Moreover, workplace presenteeism – or staff coming to work when they were sick – was estimated to cost UK employers £15 billion a year in lost productivity, or one and a half times more than absenteeism.
As a result, a ‘best practice’ group of 37 companies, which provided quantitative measures in relation to at least two of the four principles defined in BITC’s Workwell Model reported an increased shareholder return of 61% last year. The rest averaged about 51%.
Louise Aston, national director of BITC’s Business Action on Health campaign told Personnel Today that, although it was tempting to cut back on health and wel-being initiatives in a difficult economic climate, in reality, it did not make financial sense.

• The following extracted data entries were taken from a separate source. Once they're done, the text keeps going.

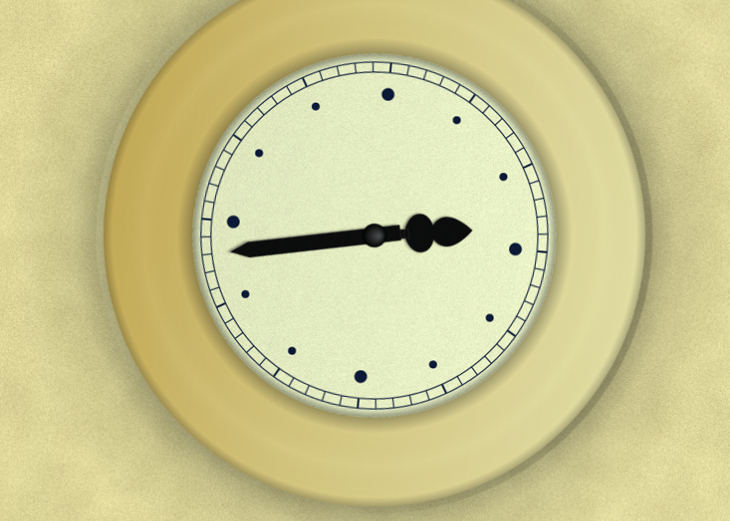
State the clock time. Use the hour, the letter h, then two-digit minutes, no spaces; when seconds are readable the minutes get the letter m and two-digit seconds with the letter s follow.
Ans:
2h43
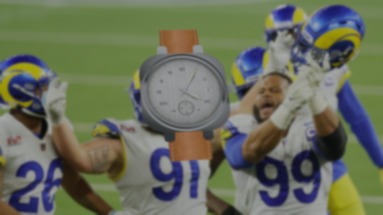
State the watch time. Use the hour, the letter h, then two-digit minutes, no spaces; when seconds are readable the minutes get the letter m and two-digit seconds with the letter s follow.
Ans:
4h05
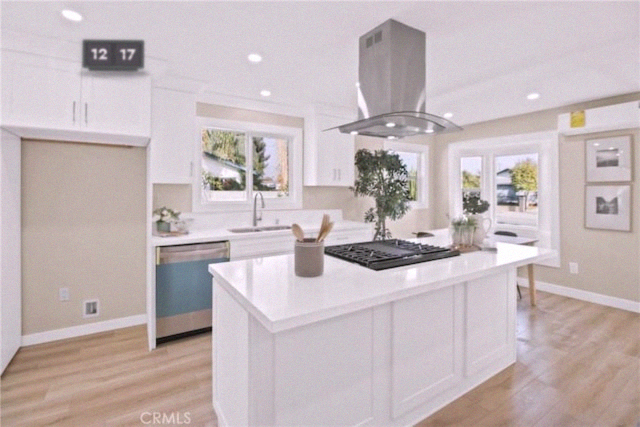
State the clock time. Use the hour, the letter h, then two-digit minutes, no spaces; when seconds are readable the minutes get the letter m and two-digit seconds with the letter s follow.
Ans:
12h17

“For every £1 you invest, you get £3 back. It’s a false economy to cut back on investment,” she said, but added that to be effective, responsible business practices needed to be embedded into corporate culture and become part of core business objectives.
A second study, meanwhile, also revealed a statistically important link between corporate financial performance and the effective management and governance of environmental and social issues.
The research, which was likewise undertaken by Ipsos Mori and sponsored by financial services firm Legal & General, showed that those companies which actively managed and measured their CSR activities outperformed the FTSE 350 in total shareholder return terms by between 3.3-7.7% during 2002 and 2007.
The findings also indicated that the more organisations measure their environmental and social impact, the less volatile their stock price is.